BEGIN DATA FOR PROCESSING
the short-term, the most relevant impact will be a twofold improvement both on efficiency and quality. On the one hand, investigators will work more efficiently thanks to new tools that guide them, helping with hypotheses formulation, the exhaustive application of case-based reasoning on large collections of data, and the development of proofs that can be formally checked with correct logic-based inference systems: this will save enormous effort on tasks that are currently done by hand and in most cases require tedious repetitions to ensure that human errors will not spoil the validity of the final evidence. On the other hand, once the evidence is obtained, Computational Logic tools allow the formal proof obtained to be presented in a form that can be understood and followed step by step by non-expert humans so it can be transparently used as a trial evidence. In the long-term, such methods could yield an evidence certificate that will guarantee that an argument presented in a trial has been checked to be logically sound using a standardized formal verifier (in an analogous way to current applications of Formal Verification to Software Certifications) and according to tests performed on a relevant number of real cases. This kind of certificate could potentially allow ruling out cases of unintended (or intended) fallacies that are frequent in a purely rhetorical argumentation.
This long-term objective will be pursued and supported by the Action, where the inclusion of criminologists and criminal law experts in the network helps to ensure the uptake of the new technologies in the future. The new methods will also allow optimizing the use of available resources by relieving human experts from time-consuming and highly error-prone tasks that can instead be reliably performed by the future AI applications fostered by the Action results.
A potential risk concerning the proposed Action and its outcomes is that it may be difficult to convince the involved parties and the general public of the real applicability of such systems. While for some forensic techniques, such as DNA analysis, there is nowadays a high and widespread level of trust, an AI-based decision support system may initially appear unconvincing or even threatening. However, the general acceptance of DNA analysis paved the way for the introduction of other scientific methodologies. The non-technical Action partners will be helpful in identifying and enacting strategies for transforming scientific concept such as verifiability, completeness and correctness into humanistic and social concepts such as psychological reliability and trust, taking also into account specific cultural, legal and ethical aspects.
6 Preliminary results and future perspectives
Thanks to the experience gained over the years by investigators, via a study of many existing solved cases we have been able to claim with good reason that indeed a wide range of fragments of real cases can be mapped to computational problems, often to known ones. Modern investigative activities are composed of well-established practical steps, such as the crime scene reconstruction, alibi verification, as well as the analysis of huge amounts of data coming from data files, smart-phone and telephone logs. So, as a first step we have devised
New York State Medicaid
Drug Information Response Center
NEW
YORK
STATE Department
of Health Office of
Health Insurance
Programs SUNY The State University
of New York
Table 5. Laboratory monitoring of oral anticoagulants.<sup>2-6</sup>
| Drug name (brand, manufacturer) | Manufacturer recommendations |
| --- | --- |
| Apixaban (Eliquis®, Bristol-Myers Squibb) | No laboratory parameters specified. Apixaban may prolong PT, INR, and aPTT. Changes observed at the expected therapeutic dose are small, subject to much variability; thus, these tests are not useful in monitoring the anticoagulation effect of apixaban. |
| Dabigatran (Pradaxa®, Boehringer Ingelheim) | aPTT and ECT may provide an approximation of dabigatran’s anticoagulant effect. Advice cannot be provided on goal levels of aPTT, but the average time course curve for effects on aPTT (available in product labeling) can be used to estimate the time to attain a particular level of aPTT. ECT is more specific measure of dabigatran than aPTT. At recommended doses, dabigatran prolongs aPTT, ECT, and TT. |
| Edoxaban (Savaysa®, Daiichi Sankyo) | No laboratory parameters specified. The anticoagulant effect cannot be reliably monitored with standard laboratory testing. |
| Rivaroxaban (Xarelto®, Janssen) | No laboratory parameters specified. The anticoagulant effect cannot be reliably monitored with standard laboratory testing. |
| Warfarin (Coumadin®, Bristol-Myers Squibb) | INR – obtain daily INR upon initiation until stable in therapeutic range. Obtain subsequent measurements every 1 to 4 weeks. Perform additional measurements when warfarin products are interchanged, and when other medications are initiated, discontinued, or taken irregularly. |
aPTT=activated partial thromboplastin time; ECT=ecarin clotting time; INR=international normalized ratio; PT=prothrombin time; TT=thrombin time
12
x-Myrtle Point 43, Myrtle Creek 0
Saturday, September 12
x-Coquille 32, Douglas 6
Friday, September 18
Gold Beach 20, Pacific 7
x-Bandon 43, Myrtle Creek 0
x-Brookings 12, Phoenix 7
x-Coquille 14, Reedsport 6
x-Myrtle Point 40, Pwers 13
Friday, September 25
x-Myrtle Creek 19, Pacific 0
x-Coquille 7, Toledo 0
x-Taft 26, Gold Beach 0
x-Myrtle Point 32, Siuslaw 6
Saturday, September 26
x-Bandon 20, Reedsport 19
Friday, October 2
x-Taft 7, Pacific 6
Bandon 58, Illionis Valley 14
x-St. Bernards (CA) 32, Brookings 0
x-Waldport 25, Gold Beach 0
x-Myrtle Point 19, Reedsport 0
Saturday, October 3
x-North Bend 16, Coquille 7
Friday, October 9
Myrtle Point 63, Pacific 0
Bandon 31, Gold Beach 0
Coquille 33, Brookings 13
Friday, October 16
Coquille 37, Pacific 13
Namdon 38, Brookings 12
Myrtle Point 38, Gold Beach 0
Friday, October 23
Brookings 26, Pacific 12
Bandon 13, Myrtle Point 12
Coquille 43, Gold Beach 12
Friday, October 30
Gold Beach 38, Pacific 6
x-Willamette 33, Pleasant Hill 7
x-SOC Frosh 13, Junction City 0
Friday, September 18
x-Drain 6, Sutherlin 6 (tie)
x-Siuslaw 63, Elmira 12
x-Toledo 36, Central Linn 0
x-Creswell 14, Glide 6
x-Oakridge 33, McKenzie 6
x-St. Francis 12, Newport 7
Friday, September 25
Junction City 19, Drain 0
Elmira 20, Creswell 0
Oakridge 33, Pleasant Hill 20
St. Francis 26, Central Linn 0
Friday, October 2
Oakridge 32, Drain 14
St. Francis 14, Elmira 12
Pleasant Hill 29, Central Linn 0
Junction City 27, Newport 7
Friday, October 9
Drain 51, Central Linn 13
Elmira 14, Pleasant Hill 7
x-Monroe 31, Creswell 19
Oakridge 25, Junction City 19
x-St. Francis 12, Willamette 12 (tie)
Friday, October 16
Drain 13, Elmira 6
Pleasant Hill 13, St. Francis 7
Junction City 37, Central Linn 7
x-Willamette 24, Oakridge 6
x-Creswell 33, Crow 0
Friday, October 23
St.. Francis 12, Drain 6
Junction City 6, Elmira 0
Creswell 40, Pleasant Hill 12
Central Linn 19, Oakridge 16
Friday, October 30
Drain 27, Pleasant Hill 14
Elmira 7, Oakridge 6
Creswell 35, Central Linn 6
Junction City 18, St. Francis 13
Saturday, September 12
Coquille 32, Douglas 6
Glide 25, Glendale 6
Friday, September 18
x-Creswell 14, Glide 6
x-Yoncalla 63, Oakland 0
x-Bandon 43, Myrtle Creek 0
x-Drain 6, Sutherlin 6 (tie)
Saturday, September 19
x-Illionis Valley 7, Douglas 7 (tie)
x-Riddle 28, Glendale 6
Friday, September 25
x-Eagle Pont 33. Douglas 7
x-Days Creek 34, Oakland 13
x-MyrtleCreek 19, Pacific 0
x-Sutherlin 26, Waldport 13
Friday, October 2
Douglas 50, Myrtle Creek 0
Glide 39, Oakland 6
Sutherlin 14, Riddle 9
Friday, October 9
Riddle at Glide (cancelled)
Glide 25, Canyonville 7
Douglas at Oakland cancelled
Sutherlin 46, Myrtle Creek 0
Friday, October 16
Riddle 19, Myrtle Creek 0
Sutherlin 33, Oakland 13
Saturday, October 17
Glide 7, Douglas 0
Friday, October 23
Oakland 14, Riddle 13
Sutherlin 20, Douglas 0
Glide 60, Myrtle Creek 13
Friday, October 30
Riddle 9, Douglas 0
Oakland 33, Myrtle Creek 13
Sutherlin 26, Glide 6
END DATA FOR PROCESSING
AIM OF THE TASK: For this exercise, copy each line from the listing above that has the word "future".

ANSWER:
This long-term objective will be pursued and supported by the Action, where the inclusion of criminologists and criminal law experts in the network helps to ensure the uptake of the new technologies in the future. The new methods will also allow optimizing the use of available resources by relieving human experts from time-consuming and highly error-prone tasks that can instead be reliably performed by the future AI applications fostered by the Action results.
6 Preliminary results and future perspectives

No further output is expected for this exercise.